Vault highly available setup

Vault + Consul client mode can be communicate with multiple Consul server, but how could I make Vault highly available to other service?

I am afraid I am still confused, here is why:

New York DC currently running,
2 x Vault (Let’s call it A and B) + Consul client mode
3 x Consul server mode in a cluster

Bare-metal server called Peter connect Vault A;
Bare-metal server called Tom connect to Vault B;

how does Peter connect to Vault B when Vault A failed?

There is no magic here; you need a separate solution to make sure that clients connect to a server that’s up. Usually that means something like a load balancer or service discovery framework that performs health checks.

Since (within a cluster) only one Vault server is active at a time, clients that connect to a standby node are forwarded to the active node either internally or via a redirect.
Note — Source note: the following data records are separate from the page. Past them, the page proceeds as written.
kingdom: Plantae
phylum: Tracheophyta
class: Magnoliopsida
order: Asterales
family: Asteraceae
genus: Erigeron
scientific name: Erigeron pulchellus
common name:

This has implications on implementation of load balancers, this is all described in that documentation above, in fact.

I see, other than load balancer or service discovery model, is it advisable to install Vault and Consul client on each bare-metal server to serve local machine request? or it will introduce load to the bare-metal server itself?

I think that pattern directly contradicts the published advice that, in production environments, Vault should be the only tenant on a host.
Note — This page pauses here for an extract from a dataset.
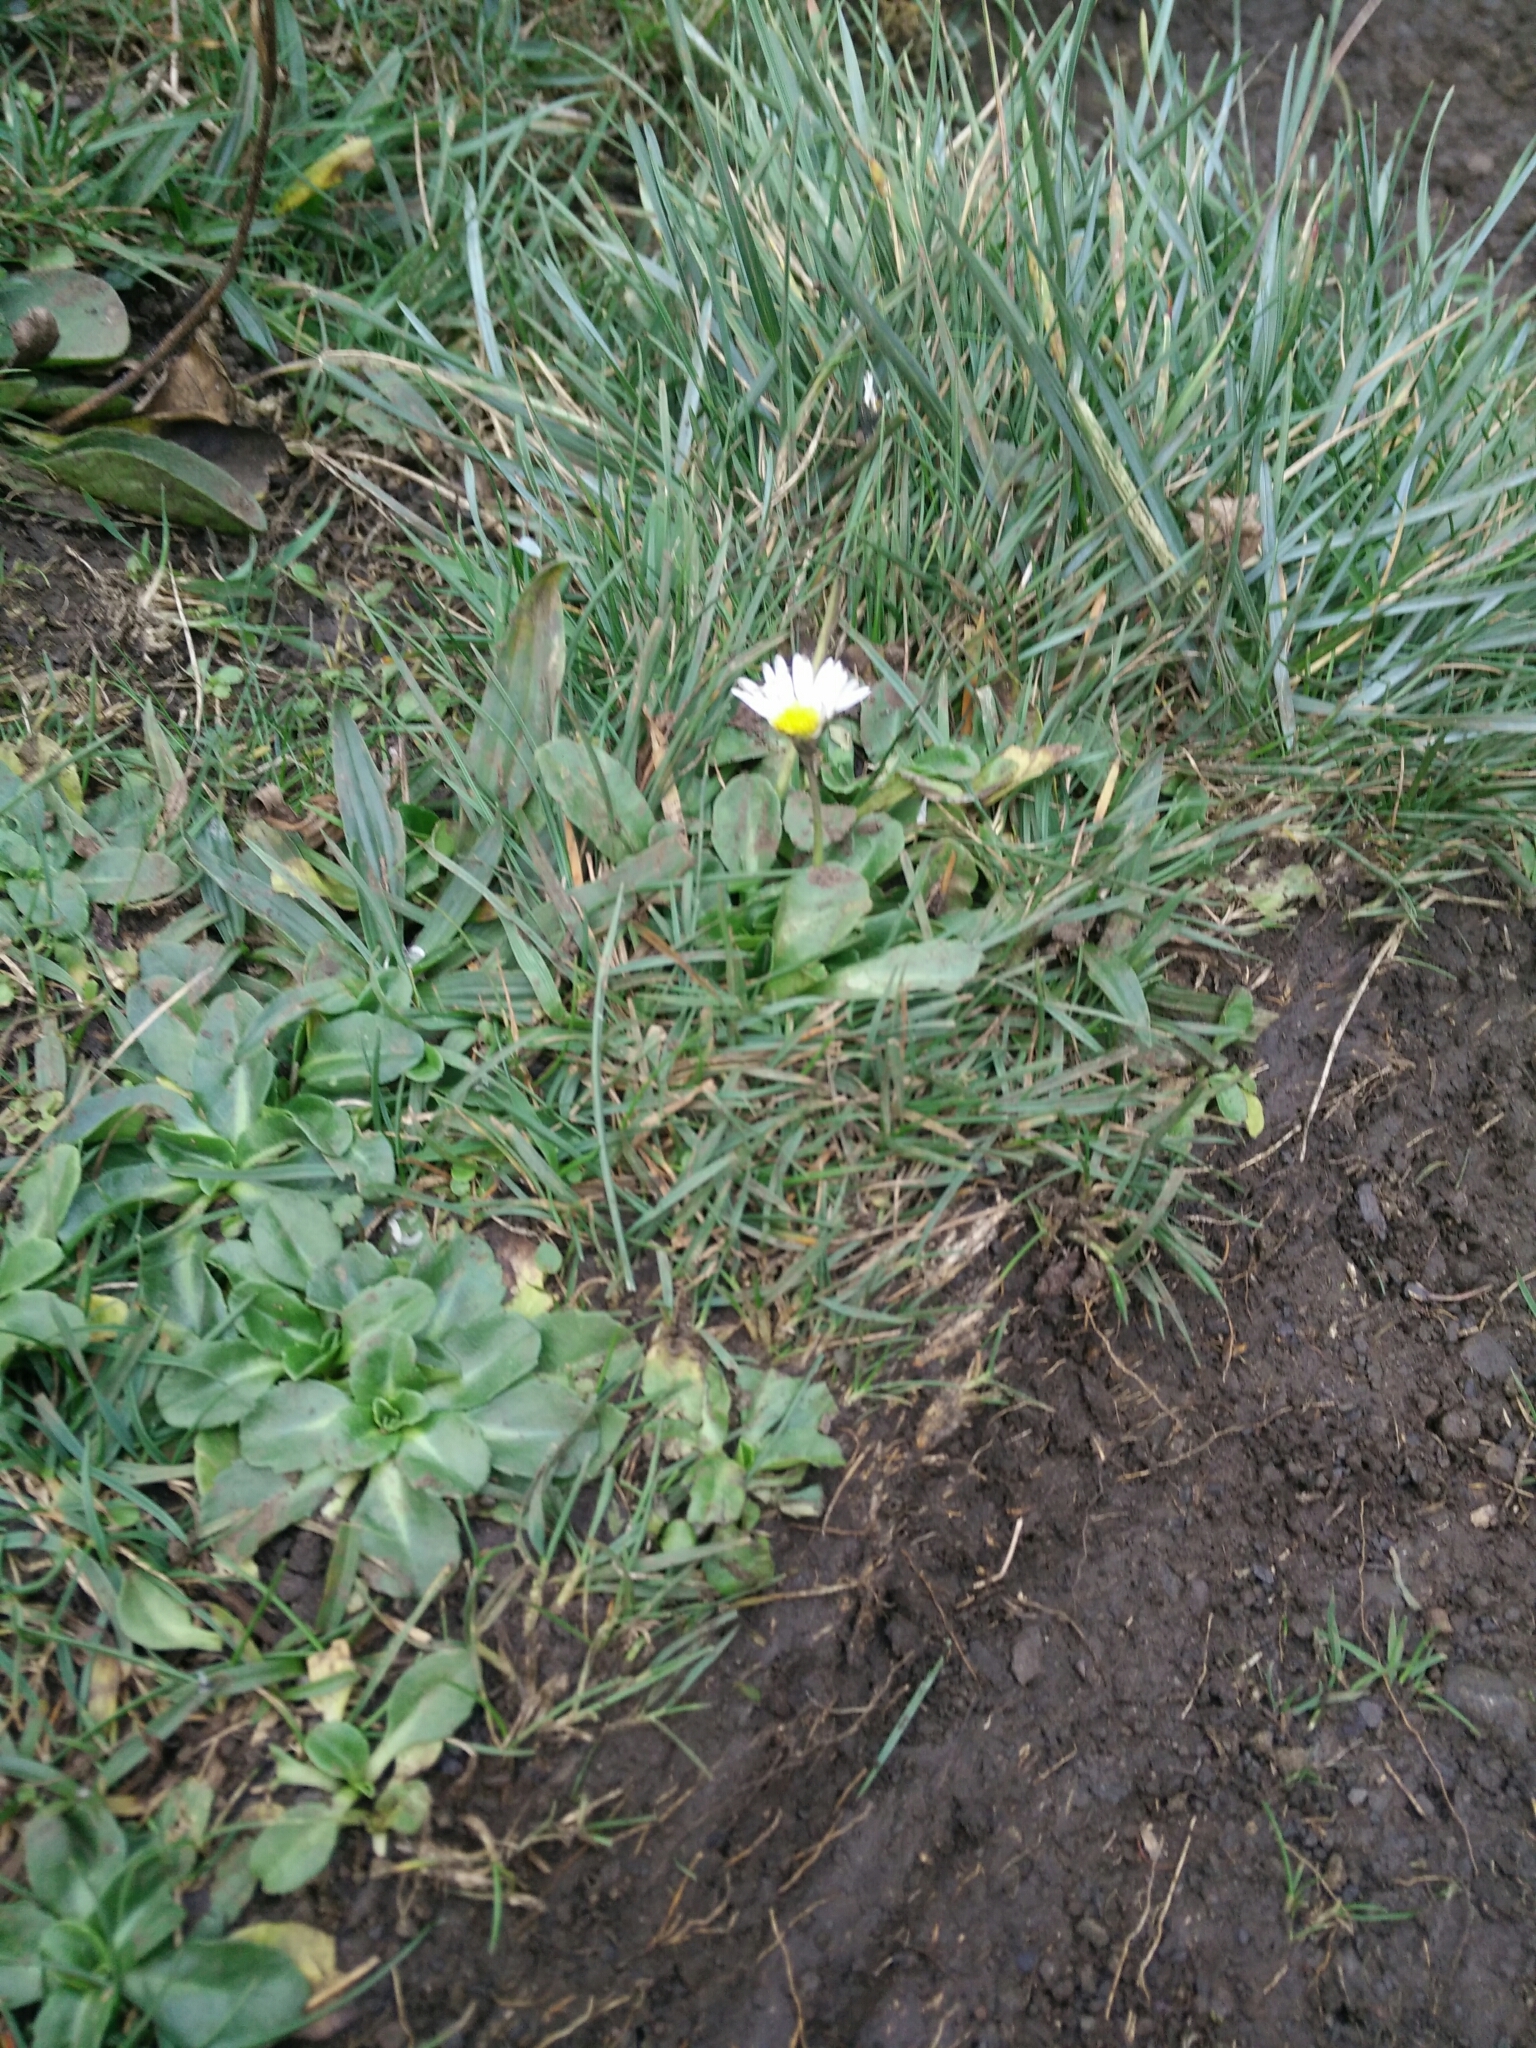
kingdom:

understood, I think service discovery is the closest solution if I don’t want to add load balancer

1 Like

First, let’s avoid architecture that deploys 2 Vault nodes in a cluster. You want 3 (or 5), really.
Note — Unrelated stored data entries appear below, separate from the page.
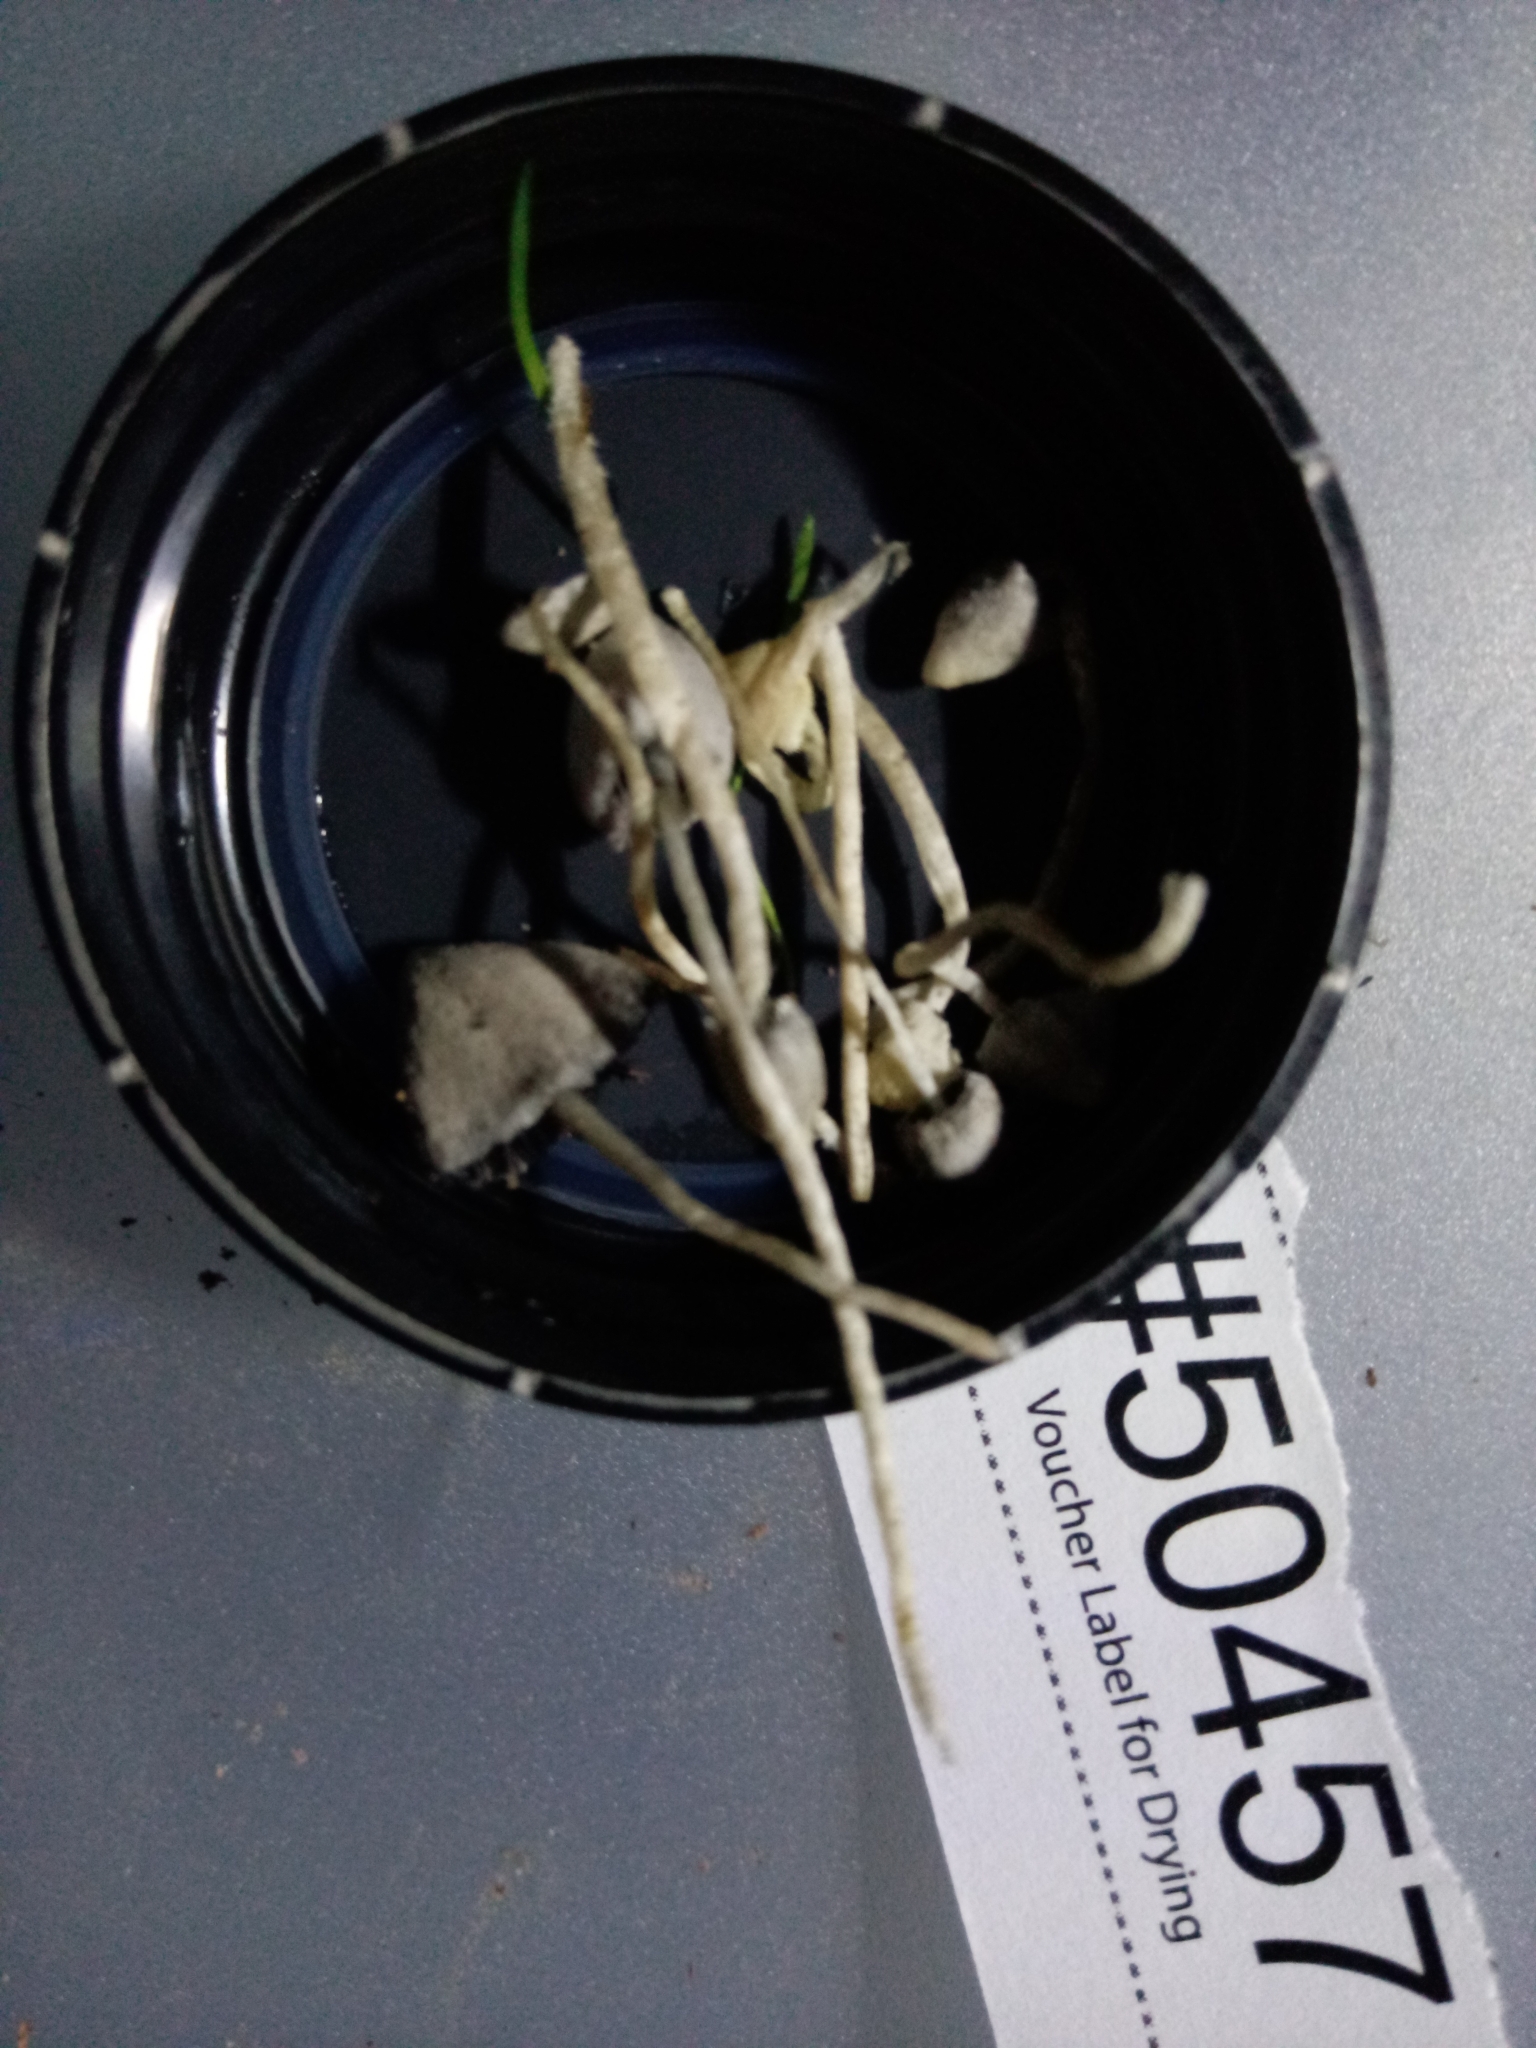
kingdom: Fungi
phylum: Basidiomycota
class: Agaricomycetes
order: Agaricales
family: Psathyrellaceae
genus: Psathyrella
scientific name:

You would put a service discovery/DNS/load balancer in front of the Vault cluster nodes. Then, the ELB (or your LB of choice) would look for each node’s health and keep it (or dispose of) in the ELB target pool by using the /sys/health endpoint.

The LB can round robin, as if a Vault node that is not the active gets a request, it will forward to the active node. To note: In Enterprise, the standby node will also serve read requests giving a pretty big lift in read performance.

If a node dies, the LB takes it out of the targets and Vault will self-elect a new active and keep on running. In a 3 node cluster, you want to replace that node ASAP…

1 Like

all good, thanks for the answer

Isn’t this breaking with one of the core security considerations of Vault that the traffic to and from Vault should be protected and vault should terminate it’s own SSL to avoid any issues arising from insecure/bad handling of SSL?